Les affirmations contenues dans la déclaration liminaire procèdent d’un déni de la réalité. Pour moi, cette conférence de presse a été un exercice inutile qui n’a fait qu’exacerber la tension. Le gouvernement prétend vouloir prendre des mesures d’apaisement dans le même temps qu’il annonce le procès des personnes détenues dans le cadre de l’affaire des incendies des marchés, personnes dont il sait très bien qu’elles ne sont coupables de rien. Drôles de démarches d’apaisement. Le plus grave est que le gouvernement annonce qu’il va inviter les partis politiques pour discuter du cadre des négociations. Il oublie qu’il n’est qu’un des protagonistes de la crise et que le médiateur ghanéen s’est déjà chargé de cela.

A quand finalement le début du dialogue ?

Quand toutes les mesures figurant sur la liste remise au président Condé seront effectives. Elles constituent un ensemble dont chaque élément a une importance égale à celle de l’autre.

Que répondez-vous à ceux qui estiment que vos préalables bloquent l’ouverture des discussions?

Celui qui tente de critiquer l’extrême prudence dont nous faisons preuve est un doux rêveur. Ne pas savoir tirer les leçons de l’expérience est impardonnable. En politique plus que dans la vie, la naïveté peut être fatale.
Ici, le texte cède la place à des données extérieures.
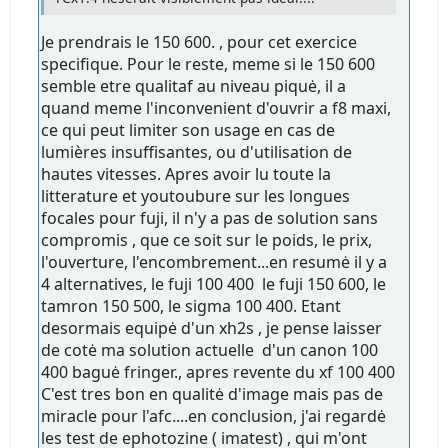
Je prendrais le 150 600. , pour cet exercice
specifique. Pour le reste, meme si le 150 600
semble etre qualitaf au niveau piquė, il a
quand meme l'inconvenient d'ouvrir a f8 maxi,
ce qui peut limiter son usage en cas de
lumières insuffisantes, ou d'utilisation de
hautes vitesses. Apres avoir lu toute la
litterature et youtoubure sur les longues
focales pour fuji, il n'y a pas de solution sans
compromis , que ce soit sur le poids, le prix,
l'ouverture, l'encombrement...en resumė il y a
4 alternatives, le fuji 100 400 le fuji 150 600, le
tamron 150 500, le sigma 100 400. Etant
desormais equipė d'un xh2s , je pense laisser
de cotė ma solution actuelle d'un canon 100
400 baguė fringer., apres revente du xf 100 400
C'est tres bon en qualitė d'image mais pas de
miracle pour l'afc....en conclusion, j'ai regardė
les test de ephotozine ( imatest) , qui m'ont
Je ne souhaite à personne d’être injustement jeté en prison. Mais ceux qui tiennent les propos irresponsables dont vous faites état, seront bien contents, le jour où ils se trouveront malheureusement dans cette situation, que des compatriotes se préoccupent de leur sort et se battent pour leur libération.

Depuis quelques semaines, le chef de l’État est bien présent un peu partout dans le pays. Que répondez- vous à ceux qui pensent que pendant que vous marchez, Faure Gnassingbé travaille ?

Que ce n’est pas parce que nous marchons que nous ne travaillons pas. D’ailleurs, c’est justement parce que nous travaillons que les populations se mobilisent aussi massivement à notre appel. Au demeurant, ce sont les sorties massives des populations dans les rues sur l’étendue du territoire qui contraignent le Chef de l’Etat à parcourir le pays, pour tenter de sauver un régime aux abois, rejeté sans appel du dedans comme du dehors !

Un message à l’endroit des Togolais ?

Je rends tout d’abord hommage au Peuple togolais pour sa détermination et pour les sacrifices qu’il consent quotidiennement pour faire aboutir sa lutte. Je lui demande de faire confiance au regroupement des 14 partis de l’opposition qui œuvrent à la réalisation des aspirations de tous. Nous devons tous demeurer extrêmement vigilants pour faire la part des choses, face aux ruses du pouvoir et de certains individus missionnés pour déstabiliser la mobilisation populaire. Car à l’étape actuelle de notre lutte commune, aucun des représentants des 14 ne saurait rien faire d’autre que de défendre et d’obtenir les revendications clairement exprimées par les Togolaise et les Togolais qui se mobilisent massivement dans les rues au Togo et à l’étranger.

J’appelle donc l’ensemble des populations à répondre massivement au rendez-vous des manifestations de cette semaine, les mercredi 13, jeudi 14 et samedi 16 décembre 2017.